Historical narratives are probably the most important resource for the formation of collective identities. How a group – a family, a region or a nation – tells its own story helps to shape that group’s self-perceptions and plays a part in determining which political and social actions it considers appropriate. Authority figures in politics and society therefore have an interest in conveying images of history that prompt the ‘right’ reactions. Children and teenagers are a key target group, as their attitudes and values are still malleable, or so it is believed.
In this interdisciplinary project, we identify and explore the historical narratives to which young people in Eastern Europe are exposed. The focus is on the representation of twentieth-century Russian/Soviet history.

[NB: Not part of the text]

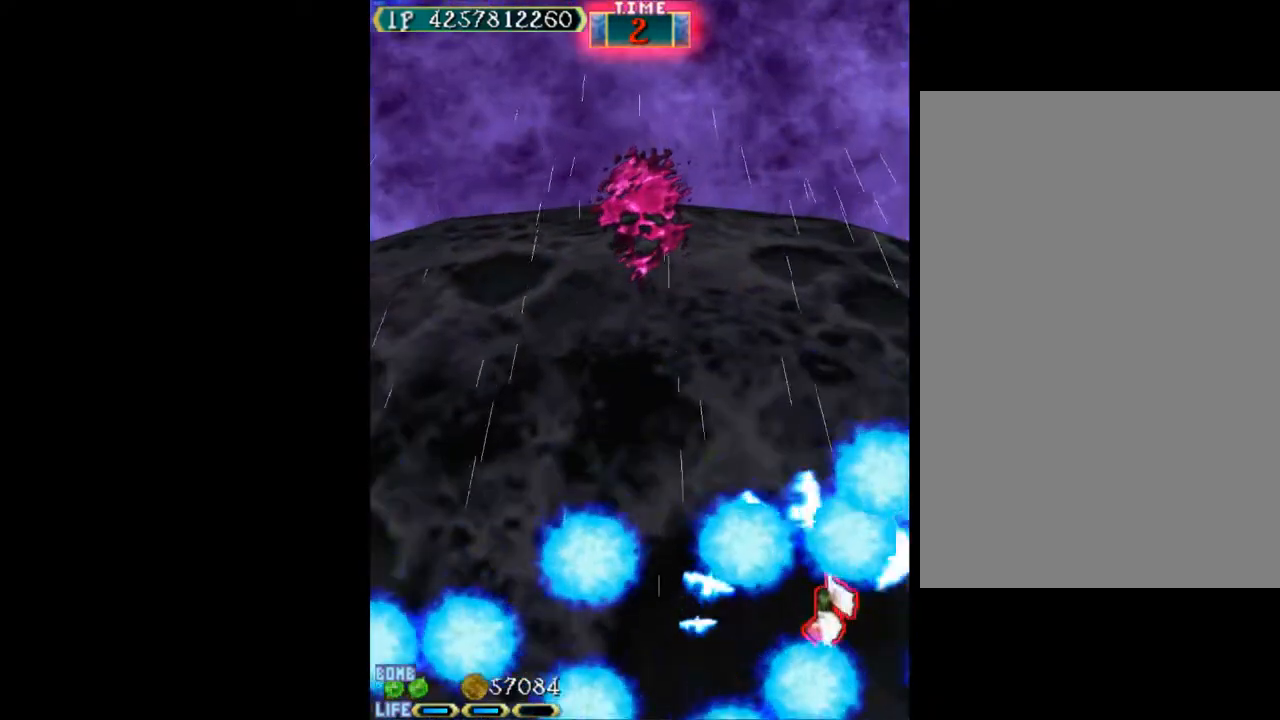
{"keys": ["left", "up", "w"], "events": [[17, "down", "up"], [67, "left", "up"], [117, "up", "down"], [167, "right", "down"], [250, "right", "up"], [300, "left", "down"]]}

We take a comparative approach to our analysis of developments in Eastern Europe in order to reveal particularities and similarities.
Conscious of the wider call to link cultural studies and the social sciences, in this project we investigate both the logic underlying the production of historical narratives and the effect of those narratives on young people. In so doing, we have been able to show the relevance of cultural narratives for processes of cultural memory in different social and political contexts.
- Qualitative analysis of the historical narratives conveyed in recent history books, literary texts and films
- Analysis of surveys and focus group interviews to identify young people’s perceptions of history
- Comparative analysis in the Eastern and Western European context.
- How do young people position themselves vis-à-vis the historical narratives to which they are exposed in culture, society and politics?
- Under what circumstances do young people question these narratives and when do they assimilate them?
- How are young people’s perceptions of history influenced by cultural artefacts?
- In what ways do cultural memory narratives coincide or conflict with young people’s perceptions of history?
- In what ways are the cultural memory narratives of young people similar or different in Eastern and Western Europe?